Shin’s film employs this multifaceted point of view, which speaks to the complexity of the subject. For much of the film, we hear from voices that enthusiastically embrace some of the more optimistic facets of the transhumanistic dream. Shin also provides space for perspectives that argue the endeavour is folly. They say AI merely mimicks human thought and reduces the mind to a series of snapshots that serve as touchstone moments. This balance was key for Shin. “It’s important to incorporate other voices because there are so many moral issues around the development of this technology, about where and how we choose to use our resources and how AI is developed.”
Shin argues that considerations of AI are especially relevant when social media dominates access to information. “I started this film believing that an avatar is not going to make you immortal. I started out as a skeptic, an anti-avatar, anti-artificial immortality person, and now I’m more in the middle,” admits Shin.
One could say that film itself provides a kind of immortality, and it’s easy to see how the doc offers a lasting repository for Shin. It preserves this stage of her career, from the late period of her father’s life to the inquisitiveness of her adolescent children who continue to build their own memories and experiences.
“That is something we wrestled with it a lot during the making and the editing of this film,” says Shin. “What is the difference between becoming truly immortal, and just having an amazing legacy with high fidelity? I think that filmmaking or writing or any kind of art leaves a legacy. Before, it was texts, paintings, and drawings.

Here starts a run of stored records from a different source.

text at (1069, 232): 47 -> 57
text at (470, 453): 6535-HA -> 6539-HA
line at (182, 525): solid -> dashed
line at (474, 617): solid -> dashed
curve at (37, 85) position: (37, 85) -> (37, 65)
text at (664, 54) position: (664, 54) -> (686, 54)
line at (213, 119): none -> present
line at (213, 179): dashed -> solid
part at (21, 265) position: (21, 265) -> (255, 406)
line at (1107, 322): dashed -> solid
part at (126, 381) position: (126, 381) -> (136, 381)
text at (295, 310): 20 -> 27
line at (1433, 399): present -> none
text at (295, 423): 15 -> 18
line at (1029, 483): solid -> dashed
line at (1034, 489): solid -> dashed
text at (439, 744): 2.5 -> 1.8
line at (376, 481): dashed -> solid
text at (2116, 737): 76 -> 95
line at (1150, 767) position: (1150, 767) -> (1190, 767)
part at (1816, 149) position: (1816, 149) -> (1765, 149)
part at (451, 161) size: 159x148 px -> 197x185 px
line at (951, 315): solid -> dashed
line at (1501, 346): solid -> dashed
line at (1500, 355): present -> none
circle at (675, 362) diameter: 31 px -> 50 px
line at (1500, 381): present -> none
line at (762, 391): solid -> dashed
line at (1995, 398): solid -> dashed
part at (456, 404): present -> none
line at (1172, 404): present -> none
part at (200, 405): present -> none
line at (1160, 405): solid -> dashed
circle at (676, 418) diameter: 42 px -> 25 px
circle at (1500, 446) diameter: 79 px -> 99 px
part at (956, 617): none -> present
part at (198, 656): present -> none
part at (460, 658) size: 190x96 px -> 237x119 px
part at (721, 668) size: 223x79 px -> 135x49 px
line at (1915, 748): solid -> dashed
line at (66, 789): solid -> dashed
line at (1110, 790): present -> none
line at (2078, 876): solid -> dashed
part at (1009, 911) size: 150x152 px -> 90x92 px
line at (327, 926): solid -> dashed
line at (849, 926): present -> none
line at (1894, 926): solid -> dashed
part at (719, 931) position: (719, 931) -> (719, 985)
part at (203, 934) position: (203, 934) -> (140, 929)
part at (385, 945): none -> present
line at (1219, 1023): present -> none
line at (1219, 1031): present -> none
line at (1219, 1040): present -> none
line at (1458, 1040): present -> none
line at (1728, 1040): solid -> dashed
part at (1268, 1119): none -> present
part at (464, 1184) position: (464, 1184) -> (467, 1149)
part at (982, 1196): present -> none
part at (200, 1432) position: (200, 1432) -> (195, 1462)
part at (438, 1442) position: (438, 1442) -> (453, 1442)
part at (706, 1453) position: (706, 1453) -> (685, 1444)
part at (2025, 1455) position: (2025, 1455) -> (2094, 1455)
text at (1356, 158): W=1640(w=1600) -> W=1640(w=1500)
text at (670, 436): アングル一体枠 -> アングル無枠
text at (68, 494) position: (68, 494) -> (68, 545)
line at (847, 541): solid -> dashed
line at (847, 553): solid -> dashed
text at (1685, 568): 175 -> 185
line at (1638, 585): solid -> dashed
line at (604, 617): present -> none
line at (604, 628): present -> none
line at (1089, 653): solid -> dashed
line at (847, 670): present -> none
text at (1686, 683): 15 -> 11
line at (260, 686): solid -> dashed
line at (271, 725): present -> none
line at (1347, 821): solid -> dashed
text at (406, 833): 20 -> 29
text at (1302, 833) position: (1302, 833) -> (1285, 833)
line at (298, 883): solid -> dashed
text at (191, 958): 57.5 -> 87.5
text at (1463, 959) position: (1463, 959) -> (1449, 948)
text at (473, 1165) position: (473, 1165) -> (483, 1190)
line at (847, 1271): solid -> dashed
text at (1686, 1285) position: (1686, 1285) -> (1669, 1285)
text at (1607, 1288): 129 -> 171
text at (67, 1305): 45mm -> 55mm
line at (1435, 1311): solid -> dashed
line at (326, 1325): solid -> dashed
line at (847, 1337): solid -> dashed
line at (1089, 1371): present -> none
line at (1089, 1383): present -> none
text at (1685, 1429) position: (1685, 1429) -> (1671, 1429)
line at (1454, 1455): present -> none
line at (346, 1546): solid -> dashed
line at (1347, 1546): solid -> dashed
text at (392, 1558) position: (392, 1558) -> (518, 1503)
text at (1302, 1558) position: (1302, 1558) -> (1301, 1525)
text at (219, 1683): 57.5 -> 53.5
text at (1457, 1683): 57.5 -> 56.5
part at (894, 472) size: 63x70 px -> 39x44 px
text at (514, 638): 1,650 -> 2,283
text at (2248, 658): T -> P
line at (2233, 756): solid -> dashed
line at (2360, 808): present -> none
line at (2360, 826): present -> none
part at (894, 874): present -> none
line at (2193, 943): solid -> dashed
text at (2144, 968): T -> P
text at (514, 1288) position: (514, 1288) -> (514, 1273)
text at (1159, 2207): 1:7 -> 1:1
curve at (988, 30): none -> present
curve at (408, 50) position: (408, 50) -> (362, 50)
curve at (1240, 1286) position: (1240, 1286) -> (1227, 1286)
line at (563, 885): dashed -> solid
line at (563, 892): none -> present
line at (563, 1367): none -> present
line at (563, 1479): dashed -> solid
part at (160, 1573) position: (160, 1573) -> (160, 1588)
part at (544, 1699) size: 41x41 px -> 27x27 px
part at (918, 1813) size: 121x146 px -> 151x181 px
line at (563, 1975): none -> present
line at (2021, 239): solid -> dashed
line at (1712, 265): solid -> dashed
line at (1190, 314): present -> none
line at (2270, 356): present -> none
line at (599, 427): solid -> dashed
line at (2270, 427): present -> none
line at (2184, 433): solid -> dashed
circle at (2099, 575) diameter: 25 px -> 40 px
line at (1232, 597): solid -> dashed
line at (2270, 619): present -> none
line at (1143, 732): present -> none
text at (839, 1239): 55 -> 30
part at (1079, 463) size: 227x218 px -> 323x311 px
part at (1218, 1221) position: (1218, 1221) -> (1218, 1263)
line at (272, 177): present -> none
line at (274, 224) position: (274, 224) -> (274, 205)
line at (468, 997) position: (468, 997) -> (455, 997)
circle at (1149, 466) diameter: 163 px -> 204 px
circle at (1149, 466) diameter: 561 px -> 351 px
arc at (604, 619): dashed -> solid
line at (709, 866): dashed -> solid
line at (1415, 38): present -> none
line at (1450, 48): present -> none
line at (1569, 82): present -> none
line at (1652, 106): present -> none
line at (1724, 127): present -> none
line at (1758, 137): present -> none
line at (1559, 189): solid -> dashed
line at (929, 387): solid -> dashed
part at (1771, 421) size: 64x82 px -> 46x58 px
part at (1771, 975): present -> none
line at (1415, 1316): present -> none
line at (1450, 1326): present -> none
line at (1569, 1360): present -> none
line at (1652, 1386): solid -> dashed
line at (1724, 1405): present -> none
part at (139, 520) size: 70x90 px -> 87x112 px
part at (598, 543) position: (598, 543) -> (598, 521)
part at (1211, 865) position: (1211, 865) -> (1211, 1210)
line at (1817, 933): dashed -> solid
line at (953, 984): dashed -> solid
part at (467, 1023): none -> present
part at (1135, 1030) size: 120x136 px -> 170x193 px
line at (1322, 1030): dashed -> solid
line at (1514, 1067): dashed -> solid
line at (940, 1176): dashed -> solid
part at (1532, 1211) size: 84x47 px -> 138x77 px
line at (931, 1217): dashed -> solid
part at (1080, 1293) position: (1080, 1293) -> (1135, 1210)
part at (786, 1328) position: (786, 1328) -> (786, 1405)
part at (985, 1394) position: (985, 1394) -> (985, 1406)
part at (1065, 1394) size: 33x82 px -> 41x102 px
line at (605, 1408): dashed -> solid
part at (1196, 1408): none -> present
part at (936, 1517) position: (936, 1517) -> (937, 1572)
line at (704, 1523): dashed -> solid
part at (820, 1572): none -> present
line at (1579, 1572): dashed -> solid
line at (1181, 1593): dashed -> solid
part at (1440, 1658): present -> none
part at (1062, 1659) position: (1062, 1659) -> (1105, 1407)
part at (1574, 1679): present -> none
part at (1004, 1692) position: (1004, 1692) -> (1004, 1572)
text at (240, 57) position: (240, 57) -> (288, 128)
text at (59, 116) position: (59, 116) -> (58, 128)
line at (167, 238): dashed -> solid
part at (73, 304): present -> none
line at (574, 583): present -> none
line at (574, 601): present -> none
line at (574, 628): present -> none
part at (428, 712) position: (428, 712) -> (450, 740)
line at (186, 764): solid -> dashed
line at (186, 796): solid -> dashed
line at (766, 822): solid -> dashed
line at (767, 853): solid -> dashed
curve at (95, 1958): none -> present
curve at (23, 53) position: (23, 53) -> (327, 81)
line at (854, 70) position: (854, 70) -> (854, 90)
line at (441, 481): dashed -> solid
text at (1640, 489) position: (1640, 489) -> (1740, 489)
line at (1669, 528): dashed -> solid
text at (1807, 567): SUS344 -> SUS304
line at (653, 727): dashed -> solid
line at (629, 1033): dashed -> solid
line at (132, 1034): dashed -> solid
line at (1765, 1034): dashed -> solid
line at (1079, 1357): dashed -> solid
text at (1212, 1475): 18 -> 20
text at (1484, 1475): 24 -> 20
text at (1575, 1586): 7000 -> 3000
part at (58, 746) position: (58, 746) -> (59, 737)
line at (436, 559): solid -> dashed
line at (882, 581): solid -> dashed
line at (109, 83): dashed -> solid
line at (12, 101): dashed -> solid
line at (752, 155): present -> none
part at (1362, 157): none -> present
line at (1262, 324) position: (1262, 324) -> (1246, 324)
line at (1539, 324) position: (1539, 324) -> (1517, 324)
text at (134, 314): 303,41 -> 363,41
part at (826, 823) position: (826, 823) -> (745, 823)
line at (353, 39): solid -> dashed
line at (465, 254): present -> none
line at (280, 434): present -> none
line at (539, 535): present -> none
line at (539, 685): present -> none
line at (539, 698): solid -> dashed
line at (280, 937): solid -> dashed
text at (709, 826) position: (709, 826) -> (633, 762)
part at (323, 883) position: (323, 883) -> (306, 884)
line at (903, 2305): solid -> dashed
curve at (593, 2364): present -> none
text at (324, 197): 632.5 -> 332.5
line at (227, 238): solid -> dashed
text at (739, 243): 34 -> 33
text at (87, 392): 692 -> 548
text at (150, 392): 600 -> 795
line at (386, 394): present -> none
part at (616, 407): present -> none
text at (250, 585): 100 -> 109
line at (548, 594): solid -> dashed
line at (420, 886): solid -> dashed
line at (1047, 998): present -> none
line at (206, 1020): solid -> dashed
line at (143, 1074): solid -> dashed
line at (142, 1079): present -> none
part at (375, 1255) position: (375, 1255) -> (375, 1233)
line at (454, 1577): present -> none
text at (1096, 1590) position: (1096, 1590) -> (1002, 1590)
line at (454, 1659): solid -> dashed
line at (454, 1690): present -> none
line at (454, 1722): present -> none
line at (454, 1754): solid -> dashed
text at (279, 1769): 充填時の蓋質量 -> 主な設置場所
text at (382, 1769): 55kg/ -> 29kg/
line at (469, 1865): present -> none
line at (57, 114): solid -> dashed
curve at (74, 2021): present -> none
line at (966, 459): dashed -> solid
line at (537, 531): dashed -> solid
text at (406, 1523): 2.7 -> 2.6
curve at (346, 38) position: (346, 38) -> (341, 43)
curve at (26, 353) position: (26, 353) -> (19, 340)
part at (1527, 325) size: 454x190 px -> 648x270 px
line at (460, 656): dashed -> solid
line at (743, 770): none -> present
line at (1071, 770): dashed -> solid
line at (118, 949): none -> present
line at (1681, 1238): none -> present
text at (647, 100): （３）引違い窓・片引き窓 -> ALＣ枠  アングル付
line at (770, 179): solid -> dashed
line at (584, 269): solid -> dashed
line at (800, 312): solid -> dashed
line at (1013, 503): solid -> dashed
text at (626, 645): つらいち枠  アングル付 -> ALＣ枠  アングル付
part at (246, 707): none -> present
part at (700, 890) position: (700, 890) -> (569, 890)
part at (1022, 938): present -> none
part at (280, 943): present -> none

Then it became photographs and then videos, and now AI avatars are the latest thing.”
Shin remains skeptical that the artificial version could truly replace what makes us human. “I think that I’m spiritual at heart,” she says. Despite the journey she took with this project, Shin believes that the AI process “is not really gaining true immortality.” As for how she sees her own filmmaking, Shin’s perspective is uniquely human. “Like all artists, I’m driven, I’m curious, I want to investigate and create,” she observes. “This is my process of just being in the world, to channel this piece of history that I’m living through.”
Hot Docs runs April 29 to May 9.
Update: A.rtificial I.mmortality opens virtually at TIFF Lightbox on Sept. 24.